**What you will do**: Among the entries, which lines carry the string "magnification"? Copy every one.

**Collected data**:
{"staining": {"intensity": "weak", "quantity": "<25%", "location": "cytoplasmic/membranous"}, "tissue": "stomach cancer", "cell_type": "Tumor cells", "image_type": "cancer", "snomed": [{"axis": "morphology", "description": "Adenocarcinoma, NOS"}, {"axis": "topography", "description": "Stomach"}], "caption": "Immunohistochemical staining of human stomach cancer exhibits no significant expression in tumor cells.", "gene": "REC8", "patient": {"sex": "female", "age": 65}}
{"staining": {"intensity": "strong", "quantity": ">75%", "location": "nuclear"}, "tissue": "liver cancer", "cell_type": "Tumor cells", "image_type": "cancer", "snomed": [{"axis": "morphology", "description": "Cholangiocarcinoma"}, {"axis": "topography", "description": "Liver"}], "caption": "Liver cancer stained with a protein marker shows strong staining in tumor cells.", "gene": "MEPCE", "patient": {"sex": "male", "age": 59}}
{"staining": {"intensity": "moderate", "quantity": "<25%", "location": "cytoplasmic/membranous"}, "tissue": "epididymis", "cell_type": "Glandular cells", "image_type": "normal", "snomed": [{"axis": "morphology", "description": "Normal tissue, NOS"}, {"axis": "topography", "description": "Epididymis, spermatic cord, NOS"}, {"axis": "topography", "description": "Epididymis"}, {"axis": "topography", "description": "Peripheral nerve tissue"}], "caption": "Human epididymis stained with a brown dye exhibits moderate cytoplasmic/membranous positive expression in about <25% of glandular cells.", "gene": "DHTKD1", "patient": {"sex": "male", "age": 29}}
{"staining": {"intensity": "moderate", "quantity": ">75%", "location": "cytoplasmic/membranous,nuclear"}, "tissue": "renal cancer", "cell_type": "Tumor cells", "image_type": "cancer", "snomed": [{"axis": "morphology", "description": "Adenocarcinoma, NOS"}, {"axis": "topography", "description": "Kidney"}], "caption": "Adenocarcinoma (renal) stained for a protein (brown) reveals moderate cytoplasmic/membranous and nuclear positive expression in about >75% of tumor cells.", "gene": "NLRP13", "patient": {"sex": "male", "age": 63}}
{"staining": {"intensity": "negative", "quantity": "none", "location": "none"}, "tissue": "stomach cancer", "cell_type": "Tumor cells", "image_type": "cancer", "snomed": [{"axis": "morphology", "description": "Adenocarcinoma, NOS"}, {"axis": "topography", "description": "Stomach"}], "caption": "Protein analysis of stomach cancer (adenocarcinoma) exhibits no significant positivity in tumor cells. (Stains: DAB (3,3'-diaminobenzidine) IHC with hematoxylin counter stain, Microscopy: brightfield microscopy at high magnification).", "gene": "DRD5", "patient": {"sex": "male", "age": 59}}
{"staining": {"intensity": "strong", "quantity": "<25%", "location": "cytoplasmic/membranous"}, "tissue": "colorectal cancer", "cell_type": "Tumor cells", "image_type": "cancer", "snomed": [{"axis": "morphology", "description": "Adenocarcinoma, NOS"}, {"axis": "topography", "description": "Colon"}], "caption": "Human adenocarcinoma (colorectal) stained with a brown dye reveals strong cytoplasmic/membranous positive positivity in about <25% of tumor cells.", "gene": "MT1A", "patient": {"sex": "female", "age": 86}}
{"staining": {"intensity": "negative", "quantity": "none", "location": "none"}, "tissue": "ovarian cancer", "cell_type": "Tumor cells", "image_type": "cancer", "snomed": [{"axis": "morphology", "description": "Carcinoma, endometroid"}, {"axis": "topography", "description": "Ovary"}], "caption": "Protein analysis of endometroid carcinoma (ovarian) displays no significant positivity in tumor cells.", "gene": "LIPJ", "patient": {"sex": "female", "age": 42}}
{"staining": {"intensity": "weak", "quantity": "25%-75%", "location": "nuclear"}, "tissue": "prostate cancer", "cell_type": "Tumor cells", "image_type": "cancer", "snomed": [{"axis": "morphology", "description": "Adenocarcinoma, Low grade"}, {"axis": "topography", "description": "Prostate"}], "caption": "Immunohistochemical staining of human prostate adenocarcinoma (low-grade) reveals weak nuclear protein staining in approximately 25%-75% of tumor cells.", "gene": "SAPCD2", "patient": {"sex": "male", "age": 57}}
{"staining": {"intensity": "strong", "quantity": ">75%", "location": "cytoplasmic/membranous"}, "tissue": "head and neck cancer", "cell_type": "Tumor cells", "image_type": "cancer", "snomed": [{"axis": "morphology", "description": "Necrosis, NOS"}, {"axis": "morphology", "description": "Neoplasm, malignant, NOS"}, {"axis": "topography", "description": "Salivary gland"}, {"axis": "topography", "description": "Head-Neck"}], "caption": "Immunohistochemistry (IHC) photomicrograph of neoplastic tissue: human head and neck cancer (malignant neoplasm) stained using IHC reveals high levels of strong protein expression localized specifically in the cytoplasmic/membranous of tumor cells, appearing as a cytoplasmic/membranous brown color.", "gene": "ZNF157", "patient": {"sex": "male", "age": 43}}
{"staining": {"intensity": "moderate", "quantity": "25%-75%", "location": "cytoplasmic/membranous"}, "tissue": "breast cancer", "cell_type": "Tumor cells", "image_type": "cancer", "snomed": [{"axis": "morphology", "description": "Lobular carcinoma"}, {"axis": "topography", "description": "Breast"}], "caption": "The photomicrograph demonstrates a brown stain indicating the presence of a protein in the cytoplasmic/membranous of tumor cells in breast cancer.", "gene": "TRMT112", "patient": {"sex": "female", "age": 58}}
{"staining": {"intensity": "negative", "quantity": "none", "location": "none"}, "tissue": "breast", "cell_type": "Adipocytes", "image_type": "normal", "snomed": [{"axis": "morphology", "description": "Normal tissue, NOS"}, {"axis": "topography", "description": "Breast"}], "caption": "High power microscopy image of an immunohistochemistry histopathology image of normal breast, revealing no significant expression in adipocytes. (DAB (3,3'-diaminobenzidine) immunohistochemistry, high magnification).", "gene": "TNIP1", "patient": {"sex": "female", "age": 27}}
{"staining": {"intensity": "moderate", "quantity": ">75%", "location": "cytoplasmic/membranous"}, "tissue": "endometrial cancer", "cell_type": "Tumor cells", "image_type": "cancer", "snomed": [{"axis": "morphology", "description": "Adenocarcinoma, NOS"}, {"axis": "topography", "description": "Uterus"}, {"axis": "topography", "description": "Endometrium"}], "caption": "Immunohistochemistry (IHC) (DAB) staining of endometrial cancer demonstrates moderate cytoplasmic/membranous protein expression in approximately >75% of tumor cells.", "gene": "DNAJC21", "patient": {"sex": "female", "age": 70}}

**Finished exercise**:
{"staining": {"intensity": "negative", "quantity": "none", "location": "none"}, "tissue": "stomach cancer", "cell_type": "Tumor cells", "image_type": "cancer", "snomed": [{"axis": "morphology", "description": "Adenocarcinoma, NOS"}, {"axis": "topography", "description": "Stomach"}], "caption": "Protein analysis of stomach cancer (adenocarcinoma) exhibits no significant positivity in tumor cells. (Stains: DAB (3,3'-diaminobenzidine) IHC with hematoxylin counter stain, Microscopy: brightfield microscopy at high magnification).", "gene": "DRD5", "patient": {"sex": "male", "age": 59}}
{"staining": {"intensity": "negative", "quantity": "none", "location": "none"}, "tissue": "breast", "cell_type": "Adipocytes", "image_type": "normal", "snomed": [{"axis": "morphology", "description": "Normal tissue, NOS"}, {"axis": "topography", "description": "Breast"}], "caption": "High power microscopy image of an immunohistochemistry histopathology image of normal breast, revealing no significant expression in adipocytes. (DAB (3,3'-diaminobenzidine) immunohistochemistry, high magnification).", "gene": "TNIP1", "patient": {"sex": "female", "age": 27}}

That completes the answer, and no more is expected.